═══ Passage provided

Santa Barbara City College Course Outline

MATH 118 - Data Science for All

MATH 118
Data Science for All
Disciplines
Computer Science (Masters Required)
Mathematics (Masters Required)
4.000
0 - May not be repeated
Introduction to data science using real-world data sets from a variety of disciplines while also presenting inherent uncertainties and issues associated with exploring data. Exposes students to foundational statistical concepts and inferential thinking by learning computation methods in a commonly used programming language such as Python.
48.000-54.000 Total Hours
48.000-54.000 Total Hours
96.000-108.000 Total Hours
96.000-108.000 Total Hours
Prerequisite: MATH 107 or equivalent based on SBCC's Assessment Center placement via multiple measures.
Prerequisite or Corequisite: None
Concurrent Corequisite: None
Course Advisories: None
Limitation on Enrollment: None
Course Objectives:
Use expressions, data types, and basic input/output commands to explore and analyze datasets.
Employ programming concepts of looping and if/else statements for decision making and automation of data analysis.
Write programs that process data via simple data structures such as lists and tables.
Write programs that extract data from tables.
Use and develop functions programmatically to work with lists and tables.
Visualize tabulated data using charts and histograms.
Design and implement programs to simulate experiments.
Establish causality and use randomization when building an experiment.
Analyze the probability of the occurrence of an event.
Estimate using percentiles, bootstrap and confidence intervals.
Apply regression to a data set.
Use problem decomposition, debugging and code design strategies.
Recognize limitations and issues surrounding data analysis in terms of bias, fairness, ethics and privacy.
Examine limitations of prediction and how new data leads to decision changes.
Student Learning Outcomes
Employ foundational programming concepts such as data types, basic data structures such as lists and tables, functions, looping, decision making, and input/output commands to explore and analyze datasets.
Apply foundational data science concepts including extracting data from tables based on specific criteria, computing summary statistics, creating data visualizations, simulating experiments and probability concepts.
Analyze real-world data sets using a modern programming language, problem decomposition, and code design strategies.
Recognize limitations and issues surrounding data analysis in terms of bias, ethics, establishing causality and privacy.
  1. Foundational statistical and computational techniques, and recognizing how and when to apply to real scenarios.


  2. Establishing causality and the use of randomization to build an experiment.

══════

Work order 1:
From the course outline above, copy the passage between "Write programs that process" and "to simulate experiments.", inclusive.
Work order 2:
Translate this sentence from the course outline above into Spanish: "Visualize tabulated data using charts and histograms."
Work order 3:
Answer these questions using the course outline above.
(a) Which course is given as the prerequisite?
(b) Which programming language is named as an example?
(c) Which two disciplines are listed?

═══ Available data

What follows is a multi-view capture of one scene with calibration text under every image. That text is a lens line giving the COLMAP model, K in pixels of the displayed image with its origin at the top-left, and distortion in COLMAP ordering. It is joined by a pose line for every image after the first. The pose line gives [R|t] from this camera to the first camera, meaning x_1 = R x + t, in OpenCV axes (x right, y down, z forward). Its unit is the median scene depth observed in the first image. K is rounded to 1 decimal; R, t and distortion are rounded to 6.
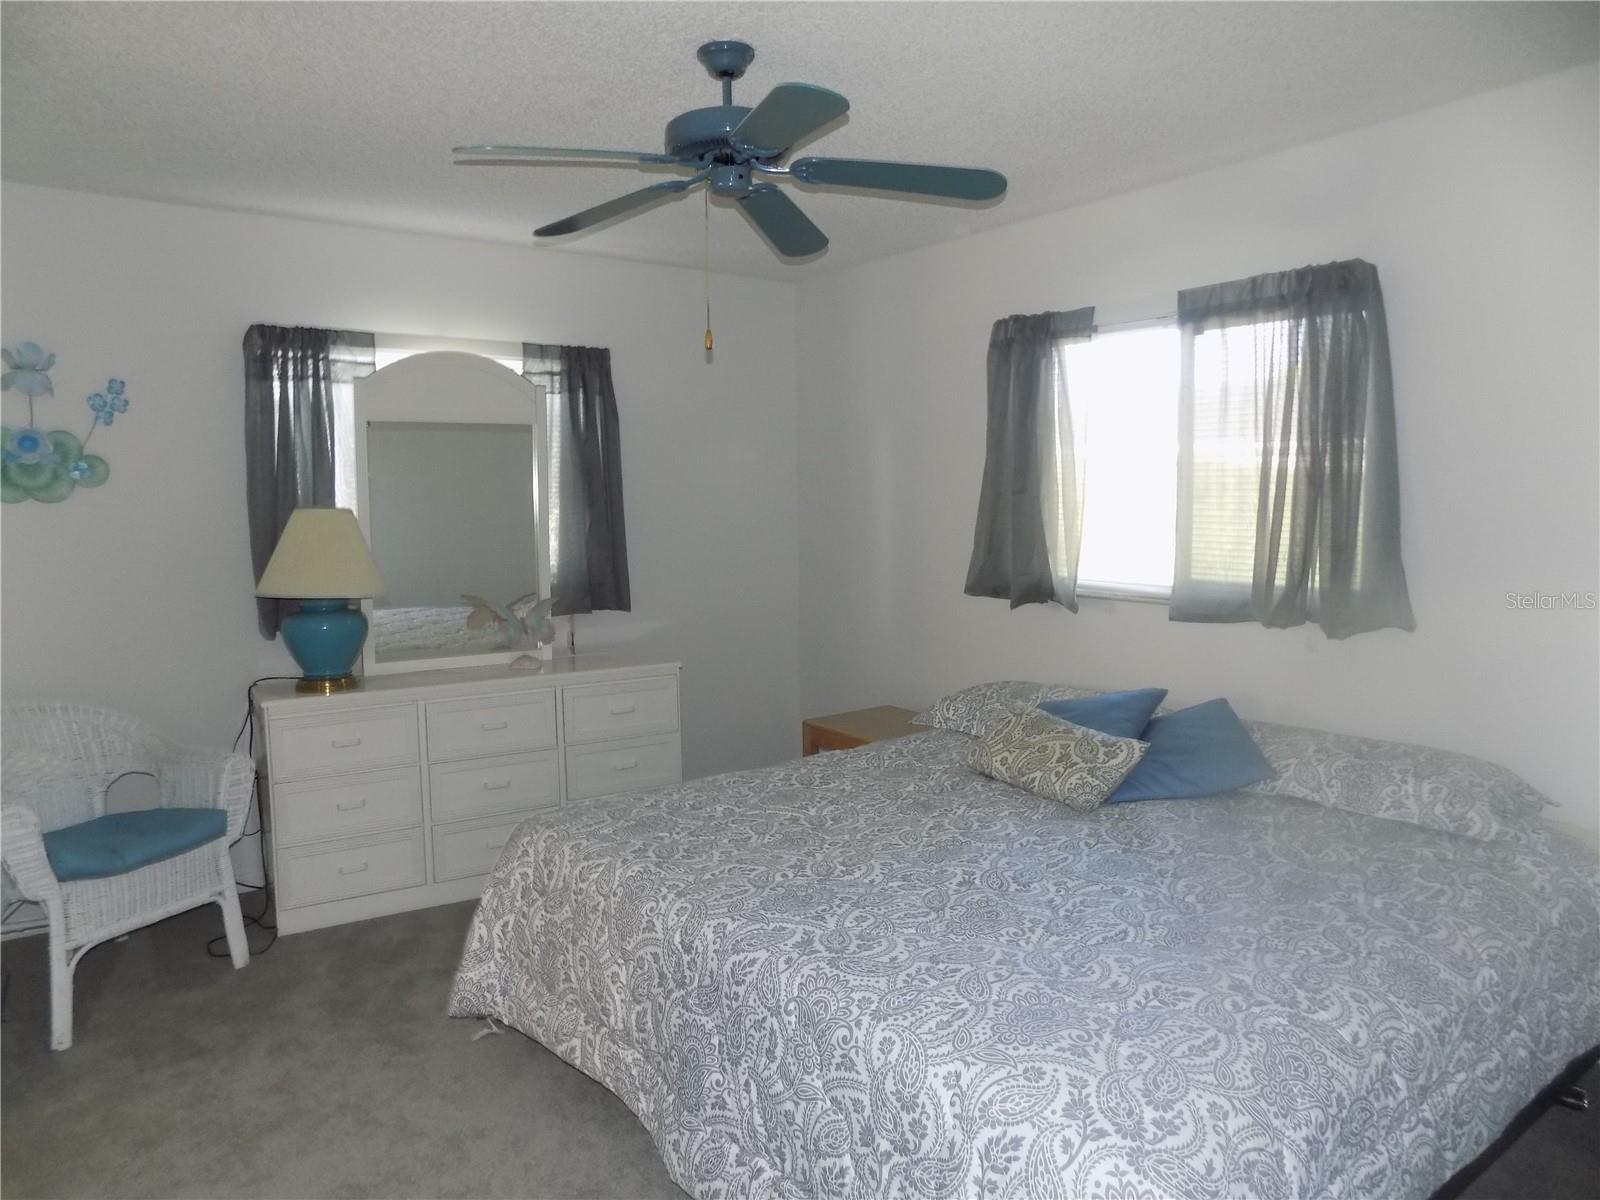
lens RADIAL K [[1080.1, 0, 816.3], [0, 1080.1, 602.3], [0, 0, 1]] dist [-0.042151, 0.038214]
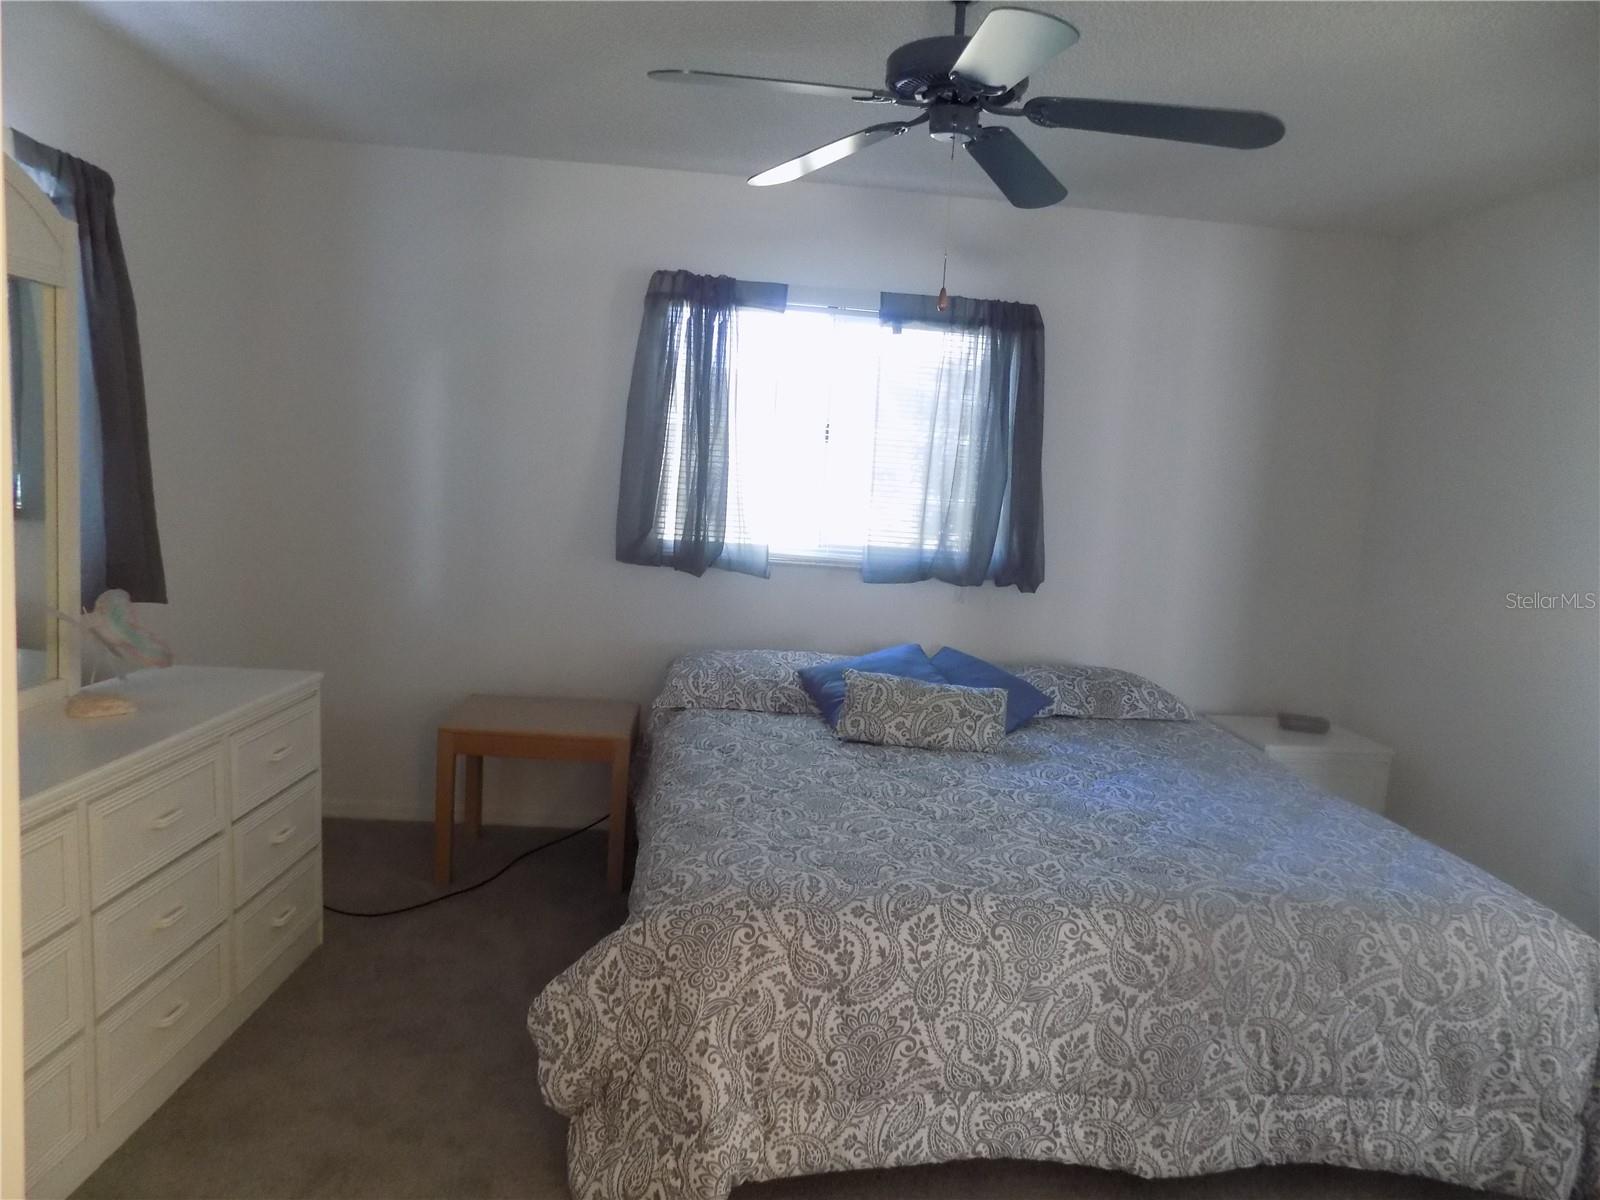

══════

Written reply 1:
Write programs that process data via simple data structures such as lists and tables.
Write programs that extract data from tables.
Use and develop functions programmatically to work with lists and tables.
Visualize tabulated data using charts and histograms.
Design and implement programs to simulate experiments.

Written reply 2:
Visualizar datos tabulados mediante gráficos e histogramas.

Written reply 3:
(a) MATH 107, or an equivalent based on SBCC's Assessment Center placement via multiple measures.
(b) Python.
(c) Computer Science and Mathematics, each with a master's degree required.